What is needed here is every line of the records that includes "lines".

╭─ Records shown

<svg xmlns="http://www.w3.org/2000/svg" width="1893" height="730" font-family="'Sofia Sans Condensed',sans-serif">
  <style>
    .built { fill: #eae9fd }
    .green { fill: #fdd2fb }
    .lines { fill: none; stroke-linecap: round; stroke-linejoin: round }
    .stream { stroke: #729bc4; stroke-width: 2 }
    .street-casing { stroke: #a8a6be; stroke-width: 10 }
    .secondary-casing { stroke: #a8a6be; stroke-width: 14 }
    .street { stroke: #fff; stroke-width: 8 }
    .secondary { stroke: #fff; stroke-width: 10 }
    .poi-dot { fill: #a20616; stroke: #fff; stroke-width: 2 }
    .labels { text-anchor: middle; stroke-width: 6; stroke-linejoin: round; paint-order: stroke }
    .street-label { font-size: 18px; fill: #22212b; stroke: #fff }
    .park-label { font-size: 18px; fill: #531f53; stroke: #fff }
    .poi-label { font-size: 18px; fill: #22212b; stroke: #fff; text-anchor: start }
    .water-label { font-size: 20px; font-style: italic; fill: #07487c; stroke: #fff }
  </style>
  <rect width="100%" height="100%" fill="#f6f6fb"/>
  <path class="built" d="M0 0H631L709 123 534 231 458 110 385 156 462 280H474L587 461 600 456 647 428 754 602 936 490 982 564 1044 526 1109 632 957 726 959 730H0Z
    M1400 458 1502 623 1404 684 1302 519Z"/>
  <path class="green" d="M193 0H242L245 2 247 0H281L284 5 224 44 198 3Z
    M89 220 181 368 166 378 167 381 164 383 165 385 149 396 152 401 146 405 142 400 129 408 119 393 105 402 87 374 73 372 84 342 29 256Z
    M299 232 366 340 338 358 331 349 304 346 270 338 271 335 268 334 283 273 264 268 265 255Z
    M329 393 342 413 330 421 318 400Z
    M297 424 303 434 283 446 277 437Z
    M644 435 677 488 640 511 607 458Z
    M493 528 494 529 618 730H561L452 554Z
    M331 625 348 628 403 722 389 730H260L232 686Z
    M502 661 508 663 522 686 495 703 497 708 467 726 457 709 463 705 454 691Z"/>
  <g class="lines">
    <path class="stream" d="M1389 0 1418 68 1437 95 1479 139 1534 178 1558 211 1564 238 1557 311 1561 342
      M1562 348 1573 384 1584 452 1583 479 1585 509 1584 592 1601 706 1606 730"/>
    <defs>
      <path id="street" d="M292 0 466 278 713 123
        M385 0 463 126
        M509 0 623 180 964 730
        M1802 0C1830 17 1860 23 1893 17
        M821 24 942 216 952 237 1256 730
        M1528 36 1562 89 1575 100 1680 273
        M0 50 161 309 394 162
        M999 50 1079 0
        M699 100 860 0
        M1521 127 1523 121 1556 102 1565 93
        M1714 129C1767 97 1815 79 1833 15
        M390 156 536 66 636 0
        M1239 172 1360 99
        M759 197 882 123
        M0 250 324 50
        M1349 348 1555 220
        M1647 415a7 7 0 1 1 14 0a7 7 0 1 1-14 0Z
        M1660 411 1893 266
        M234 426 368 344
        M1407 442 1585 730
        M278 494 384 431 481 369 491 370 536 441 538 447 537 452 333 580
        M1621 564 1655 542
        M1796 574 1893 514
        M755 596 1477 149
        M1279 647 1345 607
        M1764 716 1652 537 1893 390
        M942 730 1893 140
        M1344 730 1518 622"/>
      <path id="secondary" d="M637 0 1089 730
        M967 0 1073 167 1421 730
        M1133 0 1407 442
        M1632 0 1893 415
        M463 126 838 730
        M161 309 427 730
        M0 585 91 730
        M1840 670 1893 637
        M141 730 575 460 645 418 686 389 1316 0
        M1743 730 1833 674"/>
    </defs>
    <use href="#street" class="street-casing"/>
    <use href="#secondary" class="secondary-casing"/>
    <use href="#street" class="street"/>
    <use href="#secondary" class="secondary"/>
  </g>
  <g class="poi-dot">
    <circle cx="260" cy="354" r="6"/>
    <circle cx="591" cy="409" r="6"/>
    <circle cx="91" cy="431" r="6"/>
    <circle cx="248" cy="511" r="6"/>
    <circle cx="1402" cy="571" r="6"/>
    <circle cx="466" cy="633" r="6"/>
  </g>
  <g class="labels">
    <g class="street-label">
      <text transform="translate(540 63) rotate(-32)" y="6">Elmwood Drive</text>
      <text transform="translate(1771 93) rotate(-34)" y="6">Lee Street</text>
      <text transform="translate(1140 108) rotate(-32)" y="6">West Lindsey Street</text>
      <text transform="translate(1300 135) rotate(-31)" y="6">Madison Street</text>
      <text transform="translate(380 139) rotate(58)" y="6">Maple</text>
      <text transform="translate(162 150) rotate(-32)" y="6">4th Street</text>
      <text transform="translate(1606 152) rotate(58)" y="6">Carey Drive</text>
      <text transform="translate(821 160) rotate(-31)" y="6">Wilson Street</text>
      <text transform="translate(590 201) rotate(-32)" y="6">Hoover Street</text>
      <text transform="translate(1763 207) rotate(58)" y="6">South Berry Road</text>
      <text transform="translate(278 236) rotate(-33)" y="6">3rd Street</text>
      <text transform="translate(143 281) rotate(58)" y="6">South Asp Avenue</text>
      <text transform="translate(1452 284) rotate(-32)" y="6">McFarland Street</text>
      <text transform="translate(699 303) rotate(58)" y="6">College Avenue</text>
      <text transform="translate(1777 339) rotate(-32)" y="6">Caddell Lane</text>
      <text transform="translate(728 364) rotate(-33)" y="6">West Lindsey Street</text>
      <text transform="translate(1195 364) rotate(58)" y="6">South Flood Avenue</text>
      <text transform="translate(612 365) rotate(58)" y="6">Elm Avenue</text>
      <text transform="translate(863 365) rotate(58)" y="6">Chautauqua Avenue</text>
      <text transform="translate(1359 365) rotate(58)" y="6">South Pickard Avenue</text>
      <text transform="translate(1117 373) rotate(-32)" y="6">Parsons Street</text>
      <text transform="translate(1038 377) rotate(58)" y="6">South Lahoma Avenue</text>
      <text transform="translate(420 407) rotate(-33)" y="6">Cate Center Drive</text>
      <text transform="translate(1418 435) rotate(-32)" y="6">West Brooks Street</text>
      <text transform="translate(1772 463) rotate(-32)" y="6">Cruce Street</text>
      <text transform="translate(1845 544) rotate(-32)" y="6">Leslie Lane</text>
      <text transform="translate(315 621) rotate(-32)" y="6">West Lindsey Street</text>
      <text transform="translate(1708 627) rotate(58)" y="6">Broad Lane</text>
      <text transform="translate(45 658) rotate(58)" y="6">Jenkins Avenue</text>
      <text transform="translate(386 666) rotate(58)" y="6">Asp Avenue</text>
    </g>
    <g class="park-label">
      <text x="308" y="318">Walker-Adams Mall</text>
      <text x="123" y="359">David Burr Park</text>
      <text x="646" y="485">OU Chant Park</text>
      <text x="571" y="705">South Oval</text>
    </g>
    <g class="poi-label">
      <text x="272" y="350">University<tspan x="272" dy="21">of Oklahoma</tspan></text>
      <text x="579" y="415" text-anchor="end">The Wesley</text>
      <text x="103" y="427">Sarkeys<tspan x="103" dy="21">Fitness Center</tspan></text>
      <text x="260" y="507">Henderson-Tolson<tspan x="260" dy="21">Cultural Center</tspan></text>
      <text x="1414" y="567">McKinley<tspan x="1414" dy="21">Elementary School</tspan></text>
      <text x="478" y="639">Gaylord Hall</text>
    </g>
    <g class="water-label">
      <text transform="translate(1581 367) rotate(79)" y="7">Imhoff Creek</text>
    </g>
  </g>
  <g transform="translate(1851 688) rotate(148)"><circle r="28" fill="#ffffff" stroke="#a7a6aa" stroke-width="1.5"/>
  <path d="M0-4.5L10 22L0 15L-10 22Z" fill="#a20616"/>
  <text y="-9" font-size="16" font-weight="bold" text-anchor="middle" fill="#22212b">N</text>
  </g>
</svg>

╰─

• Task answer
    .lines { fill: none; stroke-linecap: round; stroke-linejoin: round }
  <g class="lines">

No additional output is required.